Negli attacchi degli ultimi tre giorni centrati anche mercati ed esercizi pubblici. L’inviato delle Nazioni Unite lavora per raggiungere il cessate il fuoco e permettere la distribuzione di aiuti. Medici senza frontiere parla di centinaia di civili colpiti. Oltre 3mila le vittime dall’inizio degli attacchi della coalizione guidata da Riyadh.

Sana’a (AsiaNews/Agenzie) - È di quasi cento vittime il bilancio di una serie di raid aerei sferrati dall’aviazione saudita in Yemen negli ultimi tre giorni, mentre si fanno sempre più labili le possibilità di raggiungere un cessate il fuoco umanitario nel Paese. Le Nazioni Unite continuano la loro pressione diplomatica per mettere fine agli attacchi che, finora, hanno causato la morte di almeno 3mila persone.
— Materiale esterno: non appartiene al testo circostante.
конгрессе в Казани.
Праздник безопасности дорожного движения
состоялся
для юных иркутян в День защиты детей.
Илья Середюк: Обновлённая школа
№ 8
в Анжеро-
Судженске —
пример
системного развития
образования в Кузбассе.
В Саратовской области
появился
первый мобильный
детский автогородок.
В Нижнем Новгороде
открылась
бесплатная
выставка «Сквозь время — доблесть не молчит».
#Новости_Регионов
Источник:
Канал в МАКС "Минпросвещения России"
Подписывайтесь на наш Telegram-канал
Iniziati nel marzo scorso, i bombardamenti della coalizione guidata da Riyadh intendono colpire le milizie ribelli sciite Houthi - che hanno preso il potere a Sana’a e in diverse zone dello Yemen a maggioranza sunnita - e riportare al potere l’ex presidente in esilio Abd-Rabbu Mansour Hadi.

L’agenzia Saba, vicina ai ribelli sciiti, riferisce che almeno 54 persone sono morte nei raid aerei nella provincia di Amran, a nord della capitale Sana’a, fra cui 40 che erano impegnati in acquisti in un mercato di Lower Joub, nel distretto di Eyal Yazeed. Numerose vittime si sono registrate anche in un mercato di al-Foyoush, cittadina nel sud dello Yemen. In entrambi i casi fra le vittime vi sono donne e bambini.
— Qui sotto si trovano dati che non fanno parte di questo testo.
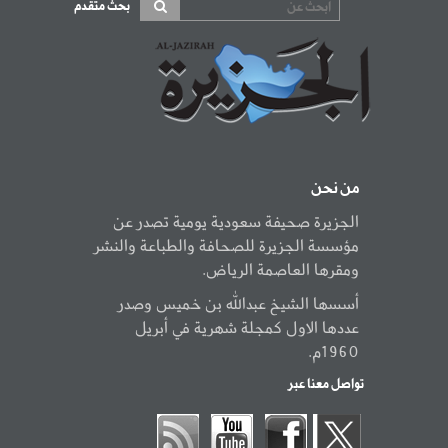
بحث متقدم
من نحن
الجزيرة صحيفة سعودية يومية تصدر عن
مؤسسة الجزيرة للصحافة والطباعة والنشر
ومقرها العاصمة الرياض.
أسسها الشيخ عبدالله بن خميس وصدر
عددها الاول كمجلة شهرية في أبريل
1960م.
تواصل معنا عبر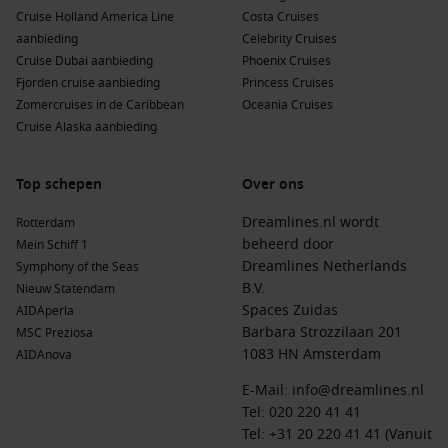
wellnessfaciliteiten en entertainment aan boord maken
Cruise Holland America Line
Costa Cruises
deze cruise geschikt voor het hele gezin.
aanbieding
Celebrity Cruises
Ideaal voor fotografie:
De combinatie van
Cruise Dubai aanbieding
Phoenix Cruises
middernachtzon, fjorden en het hoge noorden biedt
Fjorden cruise aanbieding
Princess Cruises
unieke fotomomenten.
Zomercruises in de Caribbean
Oceania Cruises
Cruise Alaska aanbieding
Topbestemmingen van
cruises naar de
Noordkaap vanuit Nederland
Top schepen
Over ons
Speciale aanbiedingen
Dreamlines.nl wordt
Rotterdam
Aanbiedingen Noorwegen cruises
beheerd door
– Profiteer van scherpe
Mein Schiff 1
prijzen en speciale kortingen voor reizen naar het
Dreamlines Netherlands
Symphony of the Seas
noorden.
B.V.
Nieuw Statendam
Spaces Zuidas
AIDAperla
Barbara Strozzilaan 201
Noorwegen & de fjorden
MSC Preziosa
1083 HN Amsterdam
AIDAnova
Cruises naar Noorwegen en de Noorse Fjorden
– Ontdek
de mooiste fjorden en pittoreske dorpjes langs de kust.
E-Mail:
info@dreamlines.nl
Tel:
020 220 41 41
Cruises naar Noorwegen vanuit Nederland
– Vertrek
Tel: +31 20 220 41 41 (Vanuit
comfortabel vanuit Nederland en beleef een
Intanto continuano gli sforzi dell’inviato Onu Ismail Ould Cheikh Ahmed per cercare di raggiungere una tregua. Ieri il diplomatico ha incontrato i vertici dei ribelli Houthi, nello sforzo di raggiungere l’obiettivo minimo di un cessate il fuoco temporaneo per la consegna di aiuti umanitari a una popolazione stremata dal conflitto.

Dal gennaio scorso la nazione è teatro di un sanguinoso conflitto interno che vede opposte la leadership sunnita, sostenuta dall’Arabia Saudita, e i ribelli sciiti Houthi, vicini all’Iran. Da marzo, i sauditi a capo di una coalizione, hanno lanciato raid aerei contro i ribelli.

Secondo quanto riferiscono le Nazioni Unite, dal 19 marzo il conflitto ha causato la morte di almeno 3mila persone – dei quali 828 civili – e il ferimento di altre 6mila. Nel contesto del conflitto sarebbero stati distrutti anche molti siti artistici antichi della capitale, considerati patrimonio dell’Unesco.

La scorsa settimana l’Onu ha annunciato che la crisi umanitaria registrata in Yemen ha ormai raggiunto il livello 3, il più alto e grave; intanto Stati Uniti e Unione europea hanno sostenuto un appello finalizzato alla “sospensione per motivi umanitari” della guerra. Colette Gadenne, portavoce di Medici senza frontiere (Msf) in Yemen parla di centinaia di persone (civili) colpite dai bombardamenti di questi giorni. “È inaccettabile - avverte l’attivista - che raid aerei prendano di mira luoghi ad alta concentrazione di civili, in zone affollate e in cui si svolge la vita quotidiana delle persone, in particolare in questo periodo di Ramadan”.